「いただきます」に該当する外国語はない。食文化史研究家の永山久夫氏は、「外国人と接する際にも、日本食の決まりごとやしきたりを話すことができると、コミュニケーションが円滑になる。ぜひ学んでほしい」と説く――。

※本稿は、永山久夫監修『ビジネスエリートが知っておきたい 教養としての日本食』(KADOKAWA)の一部を再編集したものです。

「いただきます」は日本特有の挨拶

2018年に来日した外国人の延べ人数は約3120万人。2008年が約835万人ですから、10年間で3倍以上の急増です。おのずと、外国人と接することが多くなりました。ときには、外国人から「日本人のアイデンティティは何か?」と問われることもあるでしょう。

そんなとき、拠りどころのひとつとなるのが日本食です。「食」はその国の風土が生み育んだ文化のひとつであり、日本食を語れるようになると、日本人としてのアイデンティティを築くことができます。グローバル化が進み、外国人とビジネスをする機会も増えた今、日本の食にまつわるテーマを普段からインプットしておくことは、ビジネスマンにとって大事なことです。

外国人に日本食のことを話すとき、知っておくと役立つことの代表に「作法」、すなわち、「決まりごと」や「しきたり」があります。作法を説明することは、和の心を伝えることになるからです。

※写真はイメージです(写真=iStock.com/byryo)

たとえば、日本では両手を合わせて「いただきます」と言ってから食事を始めますが、この挨拶には日本らしさが表れています。食事を始めるとき、フランスでは「ボナペティ」と声をかけますが、これは「召しあがれ」という意味で、日本の「いただきます」という挨拶とは異なる発想です。じつは、食前の「いただきます」は日本特有の挨拶であり、まったく同じ意味の言葉は外国のどこを探しても見当たりません。

「いただきます」の「いただく」という言葉の意味は、山の頂に宿る稲作の神様への感謝の心を表す言葉に由来します。神様が宿るとされる山の頂上や頭のてっぺんを「頂」と言ったため、「頂く」「戴く」は大切なものを頭の上にうやうやしく捧げ持つ言葉へと発展しました。

頭上に捧げ持って「押し戴く」から生まれた

さらに中世以降、位の高い人から物をもらったときや、神仏にお供えしたものを食べる際には、頭上に捧げ持つ「押し戴く」動作をしてから食べたため、「食べる」「もらう」の謙譲語として「いただく」が使われるようになります。
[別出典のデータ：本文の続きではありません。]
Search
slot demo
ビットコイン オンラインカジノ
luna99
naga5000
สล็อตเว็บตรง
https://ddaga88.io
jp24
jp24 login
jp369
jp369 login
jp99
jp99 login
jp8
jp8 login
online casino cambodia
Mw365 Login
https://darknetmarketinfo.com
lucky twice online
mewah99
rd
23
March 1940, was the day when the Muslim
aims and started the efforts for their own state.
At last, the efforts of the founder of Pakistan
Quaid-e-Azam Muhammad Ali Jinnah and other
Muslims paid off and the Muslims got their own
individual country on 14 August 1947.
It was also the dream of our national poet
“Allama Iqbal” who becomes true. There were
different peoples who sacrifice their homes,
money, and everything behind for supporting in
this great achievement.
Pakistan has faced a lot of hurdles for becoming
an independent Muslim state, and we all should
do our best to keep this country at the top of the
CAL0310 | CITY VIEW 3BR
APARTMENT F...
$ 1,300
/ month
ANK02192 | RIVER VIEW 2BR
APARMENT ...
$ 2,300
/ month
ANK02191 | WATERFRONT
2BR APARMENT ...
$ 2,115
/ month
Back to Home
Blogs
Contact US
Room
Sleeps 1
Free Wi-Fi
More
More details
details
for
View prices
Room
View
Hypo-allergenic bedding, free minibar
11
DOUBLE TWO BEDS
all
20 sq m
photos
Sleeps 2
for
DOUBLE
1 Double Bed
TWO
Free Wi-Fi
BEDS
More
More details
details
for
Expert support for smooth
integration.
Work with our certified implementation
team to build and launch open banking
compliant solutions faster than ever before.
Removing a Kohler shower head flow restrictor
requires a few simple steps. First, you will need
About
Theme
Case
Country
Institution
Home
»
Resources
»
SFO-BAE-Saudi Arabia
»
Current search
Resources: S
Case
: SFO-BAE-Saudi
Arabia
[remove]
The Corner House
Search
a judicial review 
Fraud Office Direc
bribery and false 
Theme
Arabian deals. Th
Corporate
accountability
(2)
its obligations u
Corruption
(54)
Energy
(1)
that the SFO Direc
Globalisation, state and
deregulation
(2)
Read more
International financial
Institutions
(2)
この言葉がやがて、食事前の挨拶「いただきます」として定着していきました。

ですから、「いただく」というのは、米や野菜、魚、肉などすべての食材には命があると考え、その命をいただくことで、自分が生かされていることに感謝する言葉なのです。

もうひとつ、「いただきます」は、食材を育てる人や運ぶ人、食事を作る人、配膳する人など、その食事を整えるのに携わったすべての人に対する感謝の心を示す意味もあります。

また、命を分け与えてくれた食材や、食事が出されるまでに関わったすべての人々に対して、敬意をはらい、感謝する言葉なのです。